Keith Crawford is a retired Navy Officer, a disabled veteran, a Doctor of Law & Economics, a barrister, a stay-at-home Dad, and a writer. He has written for collections of scholarly works, academic journals, and newspapers including The Economist. He has had more than thirty plays recorded or produced for stage, been listed in a variety of short story competitions (in spite of his hatred of short stories), and runs a radio production company, www.littlewonder.website, which regularly runs competitions promoted by the BBC to help find, develop and encourage new writers.

In 2014 he was lecturing at Sciences Po in Paris and negotiating a contract to write a book on banking regulation, when he and his wife discovered to their delight that they were due to have their first child. Rather than writing more work that would only be read by his poor students, and then misquoted by politicians, he decided he would do his bit to stick his fingers up at the patriarchy and stay home to look after his own kids rather than the grown-up kids of rich people. Two more children swiftly followed. Keith has discovered that if you recite Stick Man backwards you get the lyrics to AD/DC’s Highway to Hell.

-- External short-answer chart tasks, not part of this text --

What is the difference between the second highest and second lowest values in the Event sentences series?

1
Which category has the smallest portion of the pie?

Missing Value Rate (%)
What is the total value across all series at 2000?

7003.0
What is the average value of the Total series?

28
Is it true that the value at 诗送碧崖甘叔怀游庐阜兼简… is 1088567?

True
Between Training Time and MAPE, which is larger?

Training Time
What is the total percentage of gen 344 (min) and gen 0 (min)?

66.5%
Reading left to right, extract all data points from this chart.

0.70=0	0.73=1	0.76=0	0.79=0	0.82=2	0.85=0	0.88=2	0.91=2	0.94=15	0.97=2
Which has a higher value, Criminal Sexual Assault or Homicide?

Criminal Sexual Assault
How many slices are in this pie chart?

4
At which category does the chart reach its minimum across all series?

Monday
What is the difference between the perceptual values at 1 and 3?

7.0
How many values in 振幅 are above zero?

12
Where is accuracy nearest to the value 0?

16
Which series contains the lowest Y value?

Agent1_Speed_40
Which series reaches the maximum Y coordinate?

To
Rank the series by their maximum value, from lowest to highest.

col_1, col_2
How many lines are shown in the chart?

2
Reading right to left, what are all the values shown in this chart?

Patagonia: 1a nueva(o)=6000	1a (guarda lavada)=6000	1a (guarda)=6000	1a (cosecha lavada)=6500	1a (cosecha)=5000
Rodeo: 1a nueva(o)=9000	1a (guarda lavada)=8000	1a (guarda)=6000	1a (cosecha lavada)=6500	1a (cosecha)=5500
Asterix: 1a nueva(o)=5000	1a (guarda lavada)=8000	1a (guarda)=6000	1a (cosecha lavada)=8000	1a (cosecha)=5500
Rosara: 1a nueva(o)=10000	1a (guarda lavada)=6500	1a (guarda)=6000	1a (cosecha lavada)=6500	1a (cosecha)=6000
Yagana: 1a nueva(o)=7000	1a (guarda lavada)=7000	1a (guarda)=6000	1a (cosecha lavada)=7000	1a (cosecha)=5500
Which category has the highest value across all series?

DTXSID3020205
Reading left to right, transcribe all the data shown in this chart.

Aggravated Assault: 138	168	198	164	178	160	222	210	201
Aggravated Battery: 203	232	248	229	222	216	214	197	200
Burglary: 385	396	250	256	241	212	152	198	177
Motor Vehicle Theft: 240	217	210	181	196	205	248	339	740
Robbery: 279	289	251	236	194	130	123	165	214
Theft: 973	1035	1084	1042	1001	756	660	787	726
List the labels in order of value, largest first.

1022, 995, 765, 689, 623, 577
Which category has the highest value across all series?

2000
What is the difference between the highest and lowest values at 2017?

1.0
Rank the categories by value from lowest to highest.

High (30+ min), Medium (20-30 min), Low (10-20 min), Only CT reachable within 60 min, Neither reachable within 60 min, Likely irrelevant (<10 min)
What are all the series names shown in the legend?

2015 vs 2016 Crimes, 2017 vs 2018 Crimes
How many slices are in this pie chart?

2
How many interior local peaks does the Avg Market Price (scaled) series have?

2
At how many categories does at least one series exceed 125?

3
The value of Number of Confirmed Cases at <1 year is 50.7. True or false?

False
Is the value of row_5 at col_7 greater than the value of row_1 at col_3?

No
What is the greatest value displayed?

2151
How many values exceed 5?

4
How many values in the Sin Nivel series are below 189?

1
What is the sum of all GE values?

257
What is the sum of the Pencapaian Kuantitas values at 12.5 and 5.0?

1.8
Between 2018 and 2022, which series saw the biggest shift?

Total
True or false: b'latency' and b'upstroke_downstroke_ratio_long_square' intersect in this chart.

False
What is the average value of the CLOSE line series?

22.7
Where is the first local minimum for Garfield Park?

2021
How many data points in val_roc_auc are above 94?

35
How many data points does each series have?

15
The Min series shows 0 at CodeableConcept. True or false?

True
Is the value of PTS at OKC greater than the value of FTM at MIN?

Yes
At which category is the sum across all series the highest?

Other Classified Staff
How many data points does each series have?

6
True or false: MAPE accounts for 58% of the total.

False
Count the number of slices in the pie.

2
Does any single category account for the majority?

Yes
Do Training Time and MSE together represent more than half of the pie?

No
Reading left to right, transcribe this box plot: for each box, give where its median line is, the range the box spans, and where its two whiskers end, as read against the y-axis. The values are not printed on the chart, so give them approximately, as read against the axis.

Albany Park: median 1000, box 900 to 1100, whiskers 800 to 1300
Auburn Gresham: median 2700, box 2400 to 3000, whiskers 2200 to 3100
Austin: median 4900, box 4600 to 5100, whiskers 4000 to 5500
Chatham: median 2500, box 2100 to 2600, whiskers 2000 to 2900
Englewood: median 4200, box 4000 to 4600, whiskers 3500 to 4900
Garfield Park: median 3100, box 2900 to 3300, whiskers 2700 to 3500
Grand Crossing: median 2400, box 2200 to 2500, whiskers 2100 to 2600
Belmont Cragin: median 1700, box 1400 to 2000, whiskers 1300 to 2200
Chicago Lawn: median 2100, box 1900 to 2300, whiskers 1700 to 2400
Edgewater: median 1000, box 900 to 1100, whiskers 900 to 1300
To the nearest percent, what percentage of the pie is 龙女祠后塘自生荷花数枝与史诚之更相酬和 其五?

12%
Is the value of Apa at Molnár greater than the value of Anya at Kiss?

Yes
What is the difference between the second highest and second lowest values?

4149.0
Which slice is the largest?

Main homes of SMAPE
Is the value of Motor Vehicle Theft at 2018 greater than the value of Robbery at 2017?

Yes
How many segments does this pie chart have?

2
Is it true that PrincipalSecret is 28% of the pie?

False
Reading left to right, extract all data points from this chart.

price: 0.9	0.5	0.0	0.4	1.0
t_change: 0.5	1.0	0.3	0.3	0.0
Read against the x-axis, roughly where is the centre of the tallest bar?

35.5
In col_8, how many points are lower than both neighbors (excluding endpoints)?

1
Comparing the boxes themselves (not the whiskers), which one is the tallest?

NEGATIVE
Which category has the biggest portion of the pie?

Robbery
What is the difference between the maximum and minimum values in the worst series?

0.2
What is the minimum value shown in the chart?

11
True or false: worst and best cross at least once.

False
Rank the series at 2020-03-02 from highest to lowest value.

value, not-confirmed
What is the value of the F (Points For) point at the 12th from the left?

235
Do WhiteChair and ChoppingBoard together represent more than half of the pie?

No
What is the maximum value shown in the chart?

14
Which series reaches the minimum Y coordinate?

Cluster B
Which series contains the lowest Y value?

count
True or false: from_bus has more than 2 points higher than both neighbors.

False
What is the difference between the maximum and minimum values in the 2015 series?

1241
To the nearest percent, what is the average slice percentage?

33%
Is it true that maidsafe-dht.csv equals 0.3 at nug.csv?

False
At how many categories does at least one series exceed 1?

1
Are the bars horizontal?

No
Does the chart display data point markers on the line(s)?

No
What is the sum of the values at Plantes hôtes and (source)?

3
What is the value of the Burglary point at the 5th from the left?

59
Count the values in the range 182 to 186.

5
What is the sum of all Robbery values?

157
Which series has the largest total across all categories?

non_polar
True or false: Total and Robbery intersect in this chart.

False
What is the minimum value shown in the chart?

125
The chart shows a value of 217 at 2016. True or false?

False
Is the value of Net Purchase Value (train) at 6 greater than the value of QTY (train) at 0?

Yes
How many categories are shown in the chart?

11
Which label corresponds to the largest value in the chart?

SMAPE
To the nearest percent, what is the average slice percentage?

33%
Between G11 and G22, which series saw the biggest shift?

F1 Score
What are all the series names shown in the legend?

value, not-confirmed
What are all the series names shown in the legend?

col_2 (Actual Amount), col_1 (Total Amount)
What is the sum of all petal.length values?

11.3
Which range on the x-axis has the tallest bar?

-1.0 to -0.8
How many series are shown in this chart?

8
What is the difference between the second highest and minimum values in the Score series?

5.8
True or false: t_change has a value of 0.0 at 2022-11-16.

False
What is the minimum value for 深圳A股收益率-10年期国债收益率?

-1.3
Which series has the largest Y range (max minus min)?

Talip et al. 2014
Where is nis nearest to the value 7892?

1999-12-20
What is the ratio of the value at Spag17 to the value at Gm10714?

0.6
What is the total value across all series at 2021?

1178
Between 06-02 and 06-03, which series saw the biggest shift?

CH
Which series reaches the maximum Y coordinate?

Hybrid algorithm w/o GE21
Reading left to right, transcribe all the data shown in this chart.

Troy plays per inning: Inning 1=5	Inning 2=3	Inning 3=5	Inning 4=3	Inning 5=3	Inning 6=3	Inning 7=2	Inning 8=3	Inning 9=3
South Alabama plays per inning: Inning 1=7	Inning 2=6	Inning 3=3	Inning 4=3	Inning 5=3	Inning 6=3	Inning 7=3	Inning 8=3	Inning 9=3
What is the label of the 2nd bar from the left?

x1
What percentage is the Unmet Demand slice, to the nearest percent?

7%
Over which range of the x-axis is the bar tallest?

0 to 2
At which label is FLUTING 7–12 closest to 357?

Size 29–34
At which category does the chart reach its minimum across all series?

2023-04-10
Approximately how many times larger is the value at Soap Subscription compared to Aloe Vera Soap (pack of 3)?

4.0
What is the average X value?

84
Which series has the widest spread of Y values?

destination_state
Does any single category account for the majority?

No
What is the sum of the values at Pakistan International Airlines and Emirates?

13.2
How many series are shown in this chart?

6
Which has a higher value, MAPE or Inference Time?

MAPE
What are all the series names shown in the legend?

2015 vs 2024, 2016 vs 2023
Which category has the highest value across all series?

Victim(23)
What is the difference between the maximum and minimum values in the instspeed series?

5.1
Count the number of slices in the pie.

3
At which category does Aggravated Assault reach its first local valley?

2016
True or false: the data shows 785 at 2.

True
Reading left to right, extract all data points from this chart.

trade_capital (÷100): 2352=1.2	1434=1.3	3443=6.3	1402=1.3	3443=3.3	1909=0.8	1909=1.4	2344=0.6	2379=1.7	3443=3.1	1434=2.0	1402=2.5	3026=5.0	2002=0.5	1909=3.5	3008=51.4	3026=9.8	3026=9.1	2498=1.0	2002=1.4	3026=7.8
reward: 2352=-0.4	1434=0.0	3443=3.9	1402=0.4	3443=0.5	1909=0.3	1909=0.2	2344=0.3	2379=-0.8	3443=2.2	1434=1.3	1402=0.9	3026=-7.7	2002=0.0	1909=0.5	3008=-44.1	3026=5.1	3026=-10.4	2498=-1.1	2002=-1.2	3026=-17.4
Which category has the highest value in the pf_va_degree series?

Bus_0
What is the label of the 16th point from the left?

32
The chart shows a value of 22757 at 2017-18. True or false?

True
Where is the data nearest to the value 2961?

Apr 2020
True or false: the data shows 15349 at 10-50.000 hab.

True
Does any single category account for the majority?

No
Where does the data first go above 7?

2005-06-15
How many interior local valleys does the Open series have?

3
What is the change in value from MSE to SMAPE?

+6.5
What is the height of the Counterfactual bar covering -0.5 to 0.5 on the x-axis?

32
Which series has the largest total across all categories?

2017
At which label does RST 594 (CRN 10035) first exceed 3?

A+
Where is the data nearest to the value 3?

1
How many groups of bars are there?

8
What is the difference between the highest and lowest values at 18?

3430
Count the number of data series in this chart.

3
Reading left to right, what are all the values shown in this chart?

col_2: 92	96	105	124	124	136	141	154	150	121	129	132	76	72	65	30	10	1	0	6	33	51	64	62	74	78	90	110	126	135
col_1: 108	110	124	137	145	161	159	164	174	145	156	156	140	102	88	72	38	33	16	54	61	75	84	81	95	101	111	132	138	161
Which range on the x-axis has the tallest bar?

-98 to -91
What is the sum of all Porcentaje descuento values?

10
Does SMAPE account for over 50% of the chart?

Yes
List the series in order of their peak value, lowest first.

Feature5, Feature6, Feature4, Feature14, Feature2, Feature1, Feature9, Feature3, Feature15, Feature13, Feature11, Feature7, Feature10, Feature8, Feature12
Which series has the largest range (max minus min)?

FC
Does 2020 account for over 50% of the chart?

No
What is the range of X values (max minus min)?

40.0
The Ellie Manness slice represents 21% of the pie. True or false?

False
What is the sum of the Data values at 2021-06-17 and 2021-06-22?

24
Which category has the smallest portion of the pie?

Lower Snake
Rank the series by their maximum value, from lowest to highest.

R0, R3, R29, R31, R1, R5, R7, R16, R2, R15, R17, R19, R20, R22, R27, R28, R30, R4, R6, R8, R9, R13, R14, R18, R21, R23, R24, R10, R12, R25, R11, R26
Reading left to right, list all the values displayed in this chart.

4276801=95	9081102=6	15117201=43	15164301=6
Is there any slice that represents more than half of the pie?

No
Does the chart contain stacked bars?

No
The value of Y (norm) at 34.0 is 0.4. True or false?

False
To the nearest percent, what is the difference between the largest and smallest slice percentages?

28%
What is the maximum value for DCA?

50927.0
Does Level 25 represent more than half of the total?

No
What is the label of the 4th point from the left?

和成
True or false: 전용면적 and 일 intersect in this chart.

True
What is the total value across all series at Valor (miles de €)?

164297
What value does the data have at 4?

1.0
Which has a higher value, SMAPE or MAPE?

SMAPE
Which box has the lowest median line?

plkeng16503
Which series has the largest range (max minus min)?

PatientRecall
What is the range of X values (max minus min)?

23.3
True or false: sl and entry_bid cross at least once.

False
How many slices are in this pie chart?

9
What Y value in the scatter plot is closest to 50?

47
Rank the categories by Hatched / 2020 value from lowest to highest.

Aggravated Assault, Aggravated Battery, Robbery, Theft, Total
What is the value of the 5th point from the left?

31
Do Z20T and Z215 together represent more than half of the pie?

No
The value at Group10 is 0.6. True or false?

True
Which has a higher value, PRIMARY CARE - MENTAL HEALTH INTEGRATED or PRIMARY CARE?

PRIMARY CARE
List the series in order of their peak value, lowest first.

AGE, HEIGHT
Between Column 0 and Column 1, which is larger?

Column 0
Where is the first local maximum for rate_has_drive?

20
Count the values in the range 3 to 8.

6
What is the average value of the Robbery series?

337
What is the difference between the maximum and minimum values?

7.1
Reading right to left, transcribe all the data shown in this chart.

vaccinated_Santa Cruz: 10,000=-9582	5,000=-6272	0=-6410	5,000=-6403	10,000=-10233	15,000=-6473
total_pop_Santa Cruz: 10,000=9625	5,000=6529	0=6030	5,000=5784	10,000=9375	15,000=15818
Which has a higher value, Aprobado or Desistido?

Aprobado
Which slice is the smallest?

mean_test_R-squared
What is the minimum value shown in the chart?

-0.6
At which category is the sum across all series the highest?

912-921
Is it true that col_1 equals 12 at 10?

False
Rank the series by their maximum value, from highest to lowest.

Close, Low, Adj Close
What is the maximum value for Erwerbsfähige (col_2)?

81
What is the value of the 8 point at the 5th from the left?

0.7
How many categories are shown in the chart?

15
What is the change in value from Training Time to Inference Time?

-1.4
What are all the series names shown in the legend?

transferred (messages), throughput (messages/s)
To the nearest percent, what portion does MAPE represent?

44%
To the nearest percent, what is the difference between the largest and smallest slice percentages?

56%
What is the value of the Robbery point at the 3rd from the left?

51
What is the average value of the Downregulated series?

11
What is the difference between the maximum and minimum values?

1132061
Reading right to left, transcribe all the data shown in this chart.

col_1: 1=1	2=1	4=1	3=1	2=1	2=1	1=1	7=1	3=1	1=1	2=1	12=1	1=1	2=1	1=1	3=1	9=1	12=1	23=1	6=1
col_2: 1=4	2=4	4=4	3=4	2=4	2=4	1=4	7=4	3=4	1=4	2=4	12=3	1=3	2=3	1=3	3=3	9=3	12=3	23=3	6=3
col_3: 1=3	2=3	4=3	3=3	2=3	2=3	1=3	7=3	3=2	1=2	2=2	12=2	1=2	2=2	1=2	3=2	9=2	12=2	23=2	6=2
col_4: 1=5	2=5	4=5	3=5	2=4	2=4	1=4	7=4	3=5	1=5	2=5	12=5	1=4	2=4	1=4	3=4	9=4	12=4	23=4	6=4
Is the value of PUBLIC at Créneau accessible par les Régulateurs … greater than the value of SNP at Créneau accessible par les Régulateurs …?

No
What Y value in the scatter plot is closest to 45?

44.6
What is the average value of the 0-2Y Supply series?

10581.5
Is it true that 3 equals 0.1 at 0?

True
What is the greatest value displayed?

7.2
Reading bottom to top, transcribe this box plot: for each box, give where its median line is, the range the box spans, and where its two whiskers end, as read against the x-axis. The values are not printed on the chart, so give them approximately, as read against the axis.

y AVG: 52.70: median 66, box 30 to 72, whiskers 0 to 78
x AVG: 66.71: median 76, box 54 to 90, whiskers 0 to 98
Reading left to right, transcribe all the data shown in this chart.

This (looking after the kids, not satanic rites with Stick Man) allowed him to support his wife’s career, which appears to be heading for the stratosphere, and also gave him the space to write about swordfights and explosions. And spaceships. All of which are more fun than banking regulation. As an extension to his work in radio production, he set up his own small press, and his first novel, Vile, is due to be published in December 2019. More novels will swiftly follow, like buses in countries that don’t privatise the bus companies.